The investigation was delayed when Dame Janet Smith was contacted by the Metropolitan Police regarding their investigations into offences against children. Their investigation on Savile, Operation Yewtree, was completed in December 2012, and their report on his alleged offending, Giving Victims a Voice, was released the following month.

In January 2014, it was claimed in The Observer that Smith's review had concluded Savile had abused "many hundreds and potentially up to 1,000 people" on BBC premises, according to a source connected with the investigation. However, this Observer report was immediately denounced by the Dame Janet Smith Review as "speculative and unreliable". The report was delayed again in 2014 so it would not prejudice the second trial of ex-BBC presenter Stuart Hall, who had previously been convicted of child sex offences. On 1 May 2015, it was announced that the review report was finished, but it could not be published as it might prejudice ongoing police investigations.

In January 2016, investigative news site Exaro leaked extracts of Smith's report. The extracts detailed numerous sex offences allegedly committed by Savile, all "in some way associated with the BBC", and concluded that it was possible that a predatory child sex offender could be "lurking undiscovered" even today, but stopped short of criticising the BBC for failing to uncover Savile's behaviour. Smith responded by stating that the leaked draft should never had been made public, as it was out of date and unreliable. Earlier that week, police confirmed they were no longer concerned about the review prejudicing ongoing investigations.

The full report was officially released on 25 February 2016.

== Summary ==

In her report, Smith addressed the following questions:

- Did Savile commit acts of inappropriate sexual conduct in connection with his work for the BBC?
- Were any concerns raised within the BBC whether formally or informally about Savile’s inappropriate sexual conduct?
- To what extent were BBC personnel aware of inappropriate sexual conduct by Savile in connection with his work for the BBC?
- To what extent ought BBC personnel to have been aware of inappropriate sexual conduct by Savile in connection with his work for the BBC?
- Did the culture and practices within the BBC during the years of Savile’s employment enable Savile’s inappropriate sexual conduct to continue unchecked?

She then provided a number of recommendations for reform of the BBC's internal processes based on her investigation.

== Findings ==
The review, which totalled more than 700 pages, found Savile had sexually abused 72 people and had raped eight people, including an eight-year-old, at "virtually every one of the BBC premises at which he worked". Smith stated that some BBC staff members were aware of complaints against Savile but did not pass the information to senior management due to the "culture of not complaining." She described an "atmosphere of fear" still existing at the BBC and that some of those interviewed for the inquiry did so only after being assured their names would not be published, as they feared reprisal.

A separate review into the offending of Stuart Hall found that he had assaulted 21 female victims at the BBC, the youngest of whom was aged ten, between 1967 and 1991. The report found that some BBC staff members were aware he was bringing underage girls into his dressing room for sex, but his "untouchable" celebrity status stopped them from passing complaints to senior management.

==Tony Blackburn sacking==
Prior to the release of the report on 25 February 2016, the DJ Tony Blackburn, identified only as 'A7' in the Exaro leaks, released a statement announcing that he had been sacked by the BBC. The report criticised the BBC for failing to properly investigate allegations made by a 15-year-old Top of the Pops audience member, Claire McAlpine, who claimed Blackburn seduced her in 1971 and killed herself not long afterwards.
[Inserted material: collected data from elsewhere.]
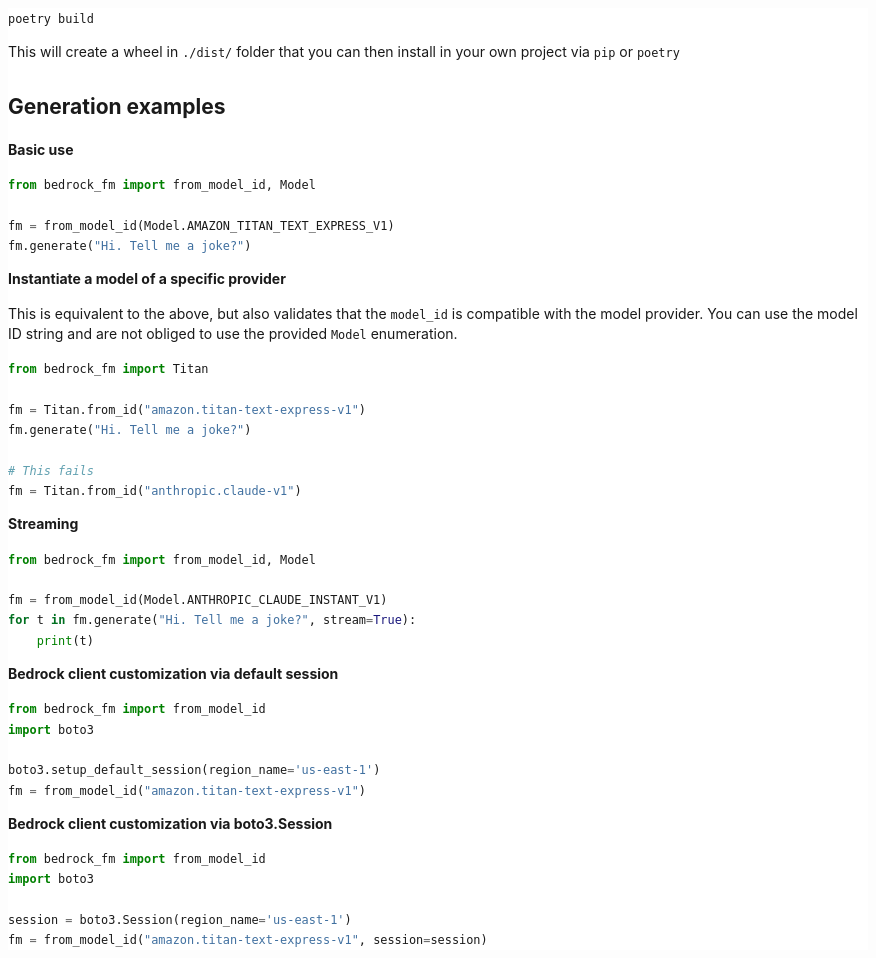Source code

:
 ```
poetry build
```

This will create a wheel in `./dist/` folder that you can then install in your own project via `pip` or `poetry`

## Generation examples

**Basic use**

```py
from bedrock_fm import from_model_id, Model

fm = from_model_id(Model.AMAZON_TITAN_TEXT_EXPRESS_V1)
fm.generate("Hi. Tell me a joke?")
```

**Instantiate a model of a specific provider**

This is equivalent to the above, but also validates that the `model_id` is compatible with the model provider. You can use the model ID string and are not obliged to use the provided `Model` enumeration.

```py
from bedrock_fm import Titan

fm = Titan.from_id("amazon.titan-text-express-v1")
fm.generate("Hi. Tell me a joke?")

# This fails
fm = Titan.from_id("anthropic.claude-v1")
```

**Streaming**

```py
from bedrock_fm import from_model_id, Model

fm = from_model_id(Model.ANTHROPIC_CLAUDE_INSTANT_V1)
for t in fm.generate("Hi. Tell me a joke?", stream=True):
    print(t)
```

**Bedrock client customization via default session**

```py
from bedrock_fm import from_model_id
import boto3

boto3.setup_default_session(region_name='us-east-1')
fm = from_model_id("amazon.titan-text-express-v1")
```

**Bedrock client customization via boto3.Session**

```py
from bedrock_fm import from_model_id
import boto3

session = boto3.Session(region_name='us-east-1')
fm = from_model_id("amazon.titan-text-express-v1", session=session)
```
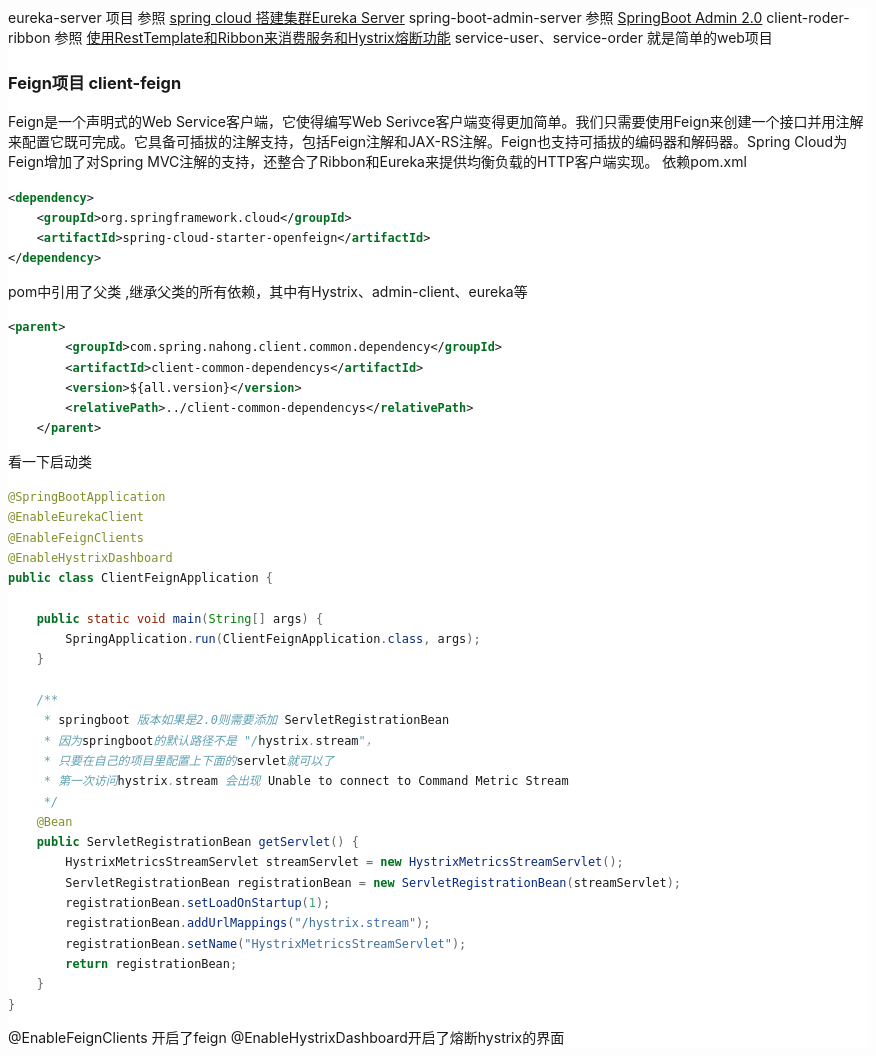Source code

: eureka-server 项目 参照 [spring cloud 搭建集群Eureka Server](https://www.jianshu.com/p/3a8d637f3e07)
spring-boot-admin-server 参照 [SpringBoot Admin 2.0](https://www.jianshu.com/p/81ad086379b0)
client-roder-ribbon 参照 [使用RestTemplate和Ribbon来消费服务和Hystrix熔断功能](https://www.jianshu.com/p/0437b4160149)
service-user、service-order 就是简单的web项目

### Feign项目 client-feign
Feign是一个声明式的Web Service客户端，它使得编写Web Serivce客户端变得更加简单。我们只需要使用Feign来创建一个接口并用注解来配置它既可完成。它具备可插拔的注解支持，包括Feign注解和JAX-RS注解。Feign也支持可插拔的编码器和解码器。Spring Cloud为Feign增加了对Spring MVC注解的支持，还整合了Ribbon和Eureka来提供均衡负载的HTTP客户端实现。
依赖pom.xml
```xml
<dependency>
    <groupId>org.springframework.cloud</groupId>
    <artifactId>spring-cloud-starter-openfeign</artifactId>
</dependency>
```
pom中引用了父类 ,继承父类的所有依赖，其中有Hystrix、admin-client、eureka等
```xml
<parent>
        <groupId>com.spring.nahong.client.common.dependency</groupId>
        <artifactId>client-common-dependencys</artifactId>
        <version>${all.version}</version>
        <relativePath>../client-common-dependencys</relativePath>
    </parent>
```
看一下启动类
```java
@SpringBootApplication
@EnableEurekaClient
@EnableFeignClients
@EnableHystrixDashboard
public class ClientFeignApplication {

    public static void main(String[] args) {
        SpringApplication.run(ClientFeignApplication.class, args);
    }

    /**
     * springboot 版本如果是2.0则需要添加 ServletRegistrationBean
     * 因为springboot的默认路径不是 "/hystrix.stream"，
     * 只要在自己的项目里配置上下面的servlet就可以了
     * 第一次访问hystrix.stream 会出现 Unable to connect to Command Metric Stream
     */
    @Bean
    public ServletRegistrationBean getServlet() {
        HystrixMetricsStreamServlet streamServlet = new HystrixMetricsStreamServlet();
        ServletRegistrationBean registrationBean = new ServletRegistrationBean(streamServlet);
        registrationBean.setLoadOnStartup(1);
        registrationBean.addUrlMappings("/hystrix.stream");
        registrationBean.setName("HystrixMetricsStreamServlet");
        return registrationBean;
    }
}
```
@EnableFeignClients 开启了feign @EnableHystrixDashboard开启了熔断hystrix的界面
Blackburn, who denies the allegations, told the inquiry that he was not asked about the allegations by light entertainment head Bill Cotton and Sir Brian Neill QC in 1971 and 1972, although memos from the time indicated that he had been. He accused the BBC of a cover-up and that he intended to take legal action against the corporation. Blackburn returned to the BBC after eight months, not having taken any legal action.